Source: World Politics Review
When Mexico’s secretary of foreign affairs, Patricia Espinosa, recently acknowledged that Brazil is dragging its feet on the free trade deal the two countries agreed to hash out last November, it was not the lament of an aggrieved party. After all, Mexico, Latin America’s second-largest economy, is hardly a victim in its trade relations with Brazil, the region’s largest. To the contrary: In the first seven months of 2011, Mexico registered a $478 million trade surplus with Brazil, a 24-fold increase over the $19 million registered during the same period in 2010.
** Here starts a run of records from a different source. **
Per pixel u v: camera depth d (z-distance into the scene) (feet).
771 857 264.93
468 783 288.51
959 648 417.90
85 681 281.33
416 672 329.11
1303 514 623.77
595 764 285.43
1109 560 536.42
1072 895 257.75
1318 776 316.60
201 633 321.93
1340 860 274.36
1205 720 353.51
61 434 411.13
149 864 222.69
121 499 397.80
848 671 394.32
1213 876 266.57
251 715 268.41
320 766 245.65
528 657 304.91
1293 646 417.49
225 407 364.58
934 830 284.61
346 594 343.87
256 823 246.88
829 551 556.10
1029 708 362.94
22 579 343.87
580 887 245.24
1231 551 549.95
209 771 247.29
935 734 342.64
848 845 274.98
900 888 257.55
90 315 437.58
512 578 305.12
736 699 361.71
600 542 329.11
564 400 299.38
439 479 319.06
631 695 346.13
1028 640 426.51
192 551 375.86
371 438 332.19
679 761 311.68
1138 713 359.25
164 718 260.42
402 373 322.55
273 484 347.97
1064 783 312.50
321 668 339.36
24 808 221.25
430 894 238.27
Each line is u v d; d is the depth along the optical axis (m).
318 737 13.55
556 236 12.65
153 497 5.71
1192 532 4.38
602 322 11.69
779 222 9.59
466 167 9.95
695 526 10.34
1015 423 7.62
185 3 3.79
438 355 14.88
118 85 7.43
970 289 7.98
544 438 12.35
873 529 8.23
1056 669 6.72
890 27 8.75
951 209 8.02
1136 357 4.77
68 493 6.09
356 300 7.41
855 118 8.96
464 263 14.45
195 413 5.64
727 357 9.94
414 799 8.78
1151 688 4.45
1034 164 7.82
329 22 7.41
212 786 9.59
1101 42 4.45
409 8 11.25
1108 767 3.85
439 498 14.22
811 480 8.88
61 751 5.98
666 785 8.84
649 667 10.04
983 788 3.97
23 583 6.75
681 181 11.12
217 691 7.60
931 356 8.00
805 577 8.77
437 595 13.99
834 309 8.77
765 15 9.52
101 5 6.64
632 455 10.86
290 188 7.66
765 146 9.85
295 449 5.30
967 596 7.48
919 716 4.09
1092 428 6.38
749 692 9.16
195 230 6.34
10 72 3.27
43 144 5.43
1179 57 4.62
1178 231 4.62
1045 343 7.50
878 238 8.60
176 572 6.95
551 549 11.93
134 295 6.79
That might explain Brazil’s lack of enthusiasm for a trade agreement with Mexico. The limited attention that Brasilia has devoted to the negotiations is also understandable given the pressing issues that Brazilian President Dilma Rousseff is facing in her first year in office — including an overvalued currency, rising inflation and corruption scandals. But it also signals a piecemeal approach to international relations that goes along with Brazil’s newfound “BRIC mindset”: Brazil no longer has much interest in merely regional issues, especially those that require sustained effort and yield only gradual payouts.
The Mexicans don’t seem to be taking the slight personally. “Brazil currently has trade negotiations under way that date far back with many different countries. This makes us think that it’s a country in which there isn’t much flexibility for a negotiation,” said Espinosa.
Mexico is not the only country that Brazil has kept waiting at the free trade altar. For years, Colombia, Chile and Peru have been searching for a regional power to spur integration in Latin America. Brazil, after being heavy-handed in trade matters with its neighbors in the early part of the previous decade, grew indifferent to regional trade once the grandiose BRIC mindset took hold. Countries interested in Latin American economic integration were left to fend for themselves.
Now, instead of waiting for Brazil to reanimate economic integration in Latin America, Mexico is taking the reins and, in the process, recouping some of the regional influence it has ceded to Brazil since 2000. A free trade agreement with Peru is expected to pass Mexico’s Senate this year, with Mexican exports to Peru likely to triple as a result. More importantly, many in Latin America foresee the agreement between Mexico and Peru growing into a trade bloc that will ultimately include Chile and Colombia. (On May 30, the stock markets of Chile, Colombia and Peru were linked together in a scheme called MILA, the Integrated Latin American Market.) Getting Mexico to join a trade union with the market-oriented Andean nations would create “an area of deep integration,” as Peru’s then-President Alan García put it in 2010.
Such talk of free trade can seem fantastical: Benefits are realized in the distant future, but domestic industries are displaced by foreign competition in the short term. To the degree that this characterization is accurate, in this instance those types of risks are small because nearly all of the countries involved are already connected through a web of trade agreements. Colombia and Peru are members of the Andean Community; Chile, Peru and Mexico are members of — and Colombia is trying to join — the Asia-Pacific Economic Cooperation, which is itself mulling a free trade zone spanning all 21 members.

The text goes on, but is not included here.